Gli archeologi conoscono da tempo gli antichi siti urbani nelle Maya Lowlands del Messico meridionale. Ma questa scoperta è stata in qualche modo inaspettata. Luke Auld-Thomas, un archeologo della Tulane University, si è imbattuto in un set di dati di Nature Conservancy Mexico (TNC Mexico) che analizzava i dati sul carbonio nella regione, che suggerivano potenziali strutture archeologiche. La sua ipotesi ha portato alla scoperta della città espansiva. Questo set di dati si basava sulla tecnologia lidar, che utilizza raggi laser da aeromobili per mappare le variazioni del terreno. Mentre l'attenzione di TNC Mexico era rivolta alla mappatura della densità delle foreste, le scansioni lidar che hanno raggiunto il suolo della foresta hanno rivelato i contorni delle strutture, consentendo ad Auld-Thomas e al suo team di creare una mappa topografica su misura per l'esplorazione archeologica.

Valeriana, incastonata in un'area più ampia delle Lowlands, sembra essere stata densamente abitata. Il sito contiene oltre 400 strutture per chilometro quadrato, che supera la densità riscontrata nella maggior parte delle regioni Maya circostanti ed è seconda solo a Calakmul, una grande città delle Lowlands vicino al confine tra Messico e Guatemala con circa 770 edifici per chilometro quadrato.

David Stuart, un antropologo dell'Università del Texas ad Austin, ha osservato che questa scoperta aiuta a illustrare come i Maya organizzarono le loro città nel paesaggio. La scoperta aggiunge peso all'idea che le Lowlands Maya fossero popolate da importanti centri urbani oltre Calakmul.
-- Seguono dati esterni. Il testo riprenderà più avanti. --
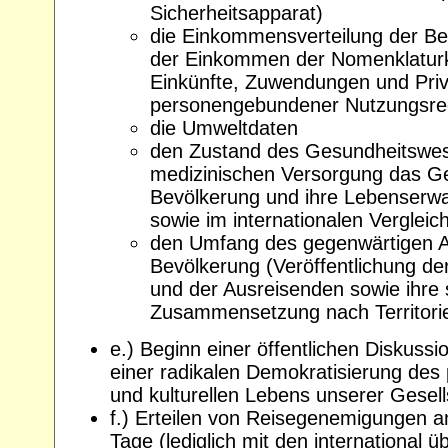
Sicherheitsapparat)
die Einkommensverteilung der Bev
der Einkommen der Nomenklaturk
Einkünfte, Zuwendungen und Priv
personengebundener Nutzungsre
die Umweltdaten
den Zustand des Gesundheitswe
medizinischen Versorgung das G
Bevölkerung und ihre Lebenserw
sowie im internationalen Vergleich
den Umfang des gegenwärtigen 
Bevölkerung (Veröffentlichung der
und der Ausreisenden sowie ihre s
Zusammensetzung nach Territori
e.) Beginn einer öffentlichen Diskussio
einer radikalen Demokratisierung des p
und kulturellen Lebens unserer Gesell
f.) Erteilen von Reisegenemigungen a
Tage (lediglich mit den international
L’antropologo Stuart ha sottolineato che questa scoperta è in linea con precedenti suggerimenti archeologici di un'elevata densità di popolazione nell'area.
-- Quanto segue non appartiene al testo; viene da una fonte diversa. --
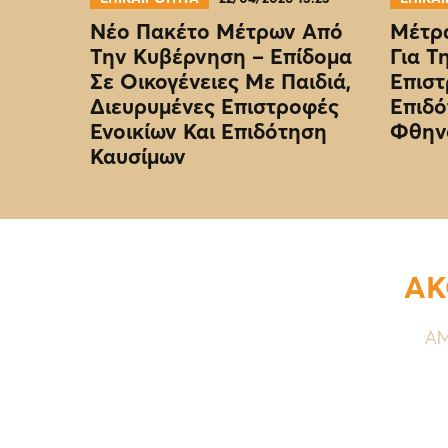
Νέο Πακέτο Μέτρων Από
Μέτρα
Την Κυβέρνηση – Επίδομα
Για Τ
Σε Οικογένειες Με Παιδιά,
Επιστ
Διευρυμένες Επιστροφές
Επιδό
Ενοικίων Και Επιδότηση
Φθην
Καυσίμων
ΑΚ
ΑΜ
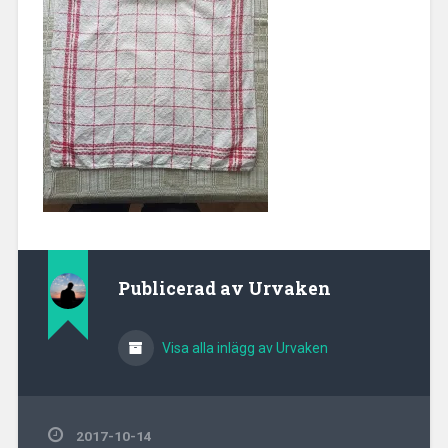
Publicerad av
Urvaken
Visa alla inlägg av Urvaken
2017-10-14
Thomas Garrison, anche lui dell'Università del Texas, ha sottolineato l'importanza del lidar (il lidar è uno strumento tecnologico che oramai sta segnando un’autentica rivoluzione nel campo della ricerca archeologica e storica. Il segreto sta tutto nelle potenzialità del laser. L’acronimo dall’inglese sta per Light Detection and Ranging o Laser Imaging Detection and Ranging. Tradotto, è il rilevamento e misurazione della distanza tramite la luce. Di fatto è uno strumento di telerilevamento, incapsulato soprattutto nei droni, ma usato anche in aerei o elicotteri, che permette di definire la distanza di un oggetto o di una superficie utilizzando un impulso laser. Ogni secondo migliaia di impulsi laser a infrarossi vengono rimbalzati sul terreno. Oramai il lidar consente quelle che gli studiosi definiscono «le scoperte impossibili». Risorsa strategica in situazioni complesse, visto che consente di filtrare una fitta e densa vegetazione con un sistema ad alta risoluzione per rimuovere virtualmente foreste e piante infestanti, per intercettare le strutture di un sito antico. «La capacità di penetrazione all’interno di boschi e foreste e l’alta risoluzione del lidar da drone sta aprendo nuove incoraggianti prospettive nel campo dell’archeologia e dello studio di paesaggi antichi), nel far progredire la ricerca archeologica. Ha elogiato lo studio come un esempio lampante del valore del lidar, anche quando raccolto per scopi ambientali piuttosto che archeologici. Tale tecnologia consente ai ricercatori di visualizzare parti della civiltà Maya precedentemente nascoste. Tuttavia, Garrison ha sottolineato che sono necessarie ulteriori indagini: visitare e scavare questi siti fornirà una comprensione più completa dell'insediamento e del suo ruolo nella storia Maya.